Directed By: Illisa Barbash & Lucien Castaing-Taylor.

Illisa Barbash and Lucien Castaing-Taylor’s Sweetgrass is not a glamorous documentary either. It is a largely wordless film, full of beautiful, mesmerizing images of these cowboys herding their sheep through the mountains passes and fields. It is not a film that most audience members would ever really want to see. But if you give yourself over to it, it is quietly beautiful, mournful, and even slightly profound.
I am really at a loss for words as to what to say about the film. It is a deceptively simple film. The directors do not try to make any of it seem fun or exciting – they simply content themselves in watching these men – with their sad, wrinkled faces like the Marlboro Man 30 years down the line – and of course the thousands of sheep, who move together in way that is quietly beautiful, and lets the audience either get swept up in it all, or turn away and become bored.
There is an air of sadness that hangs over the film – one that you cannot quite put your finger on until the film’s final frames – when for the first time the directors introduced title cards that explain why, perhaps, this seems like an end of an era – because in fact it is.

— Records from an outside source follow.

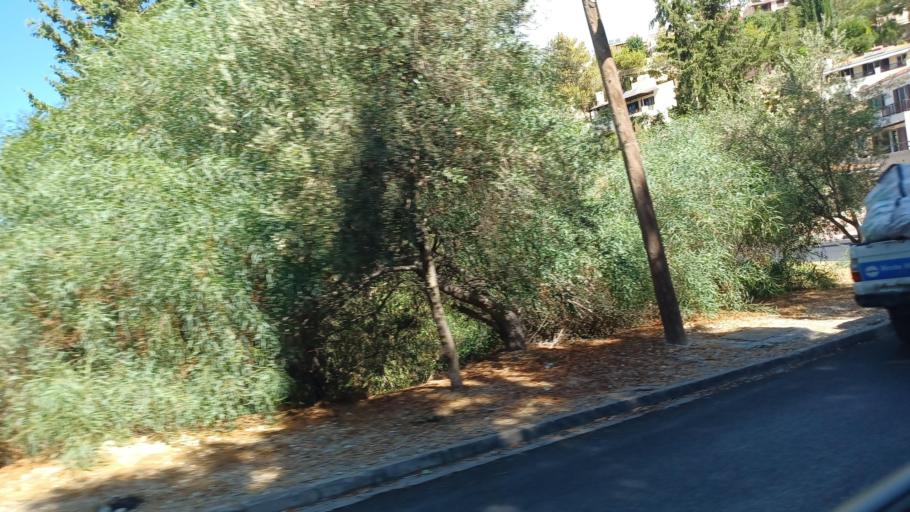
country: CY
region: Pafos
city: Tala
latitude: 34.8474
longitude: 32.4327
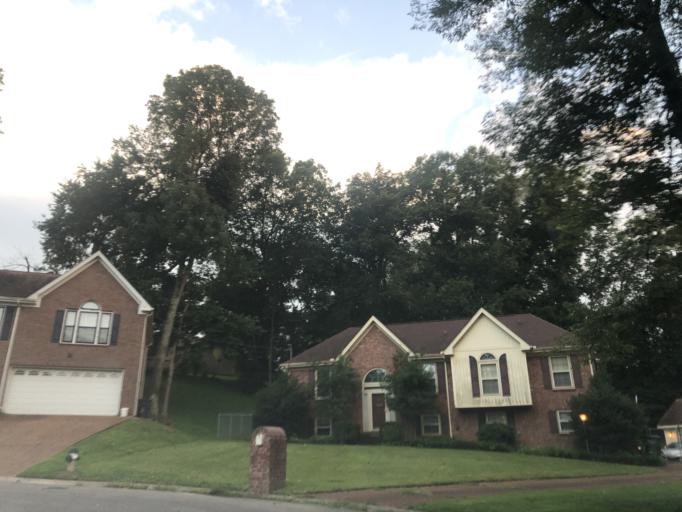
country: US
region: Tennessee
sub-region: Davidson County
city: Lakewood
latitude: 36.1455
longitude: -86.6358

So many films try so hard to manipulate the emotions of the audience – and when they do try too hard, I usually resist, because I don’t like to be blatantly manipulated. But here, I found Sweetgrass to be quietly moving. Yes, it is a movie about sheep herding with almost no dialogue – and there are times when it can get rather dull. But if you are willing, these men are their sheep, may just move you in ways you didn’t see come coming when you sat down to watch the film.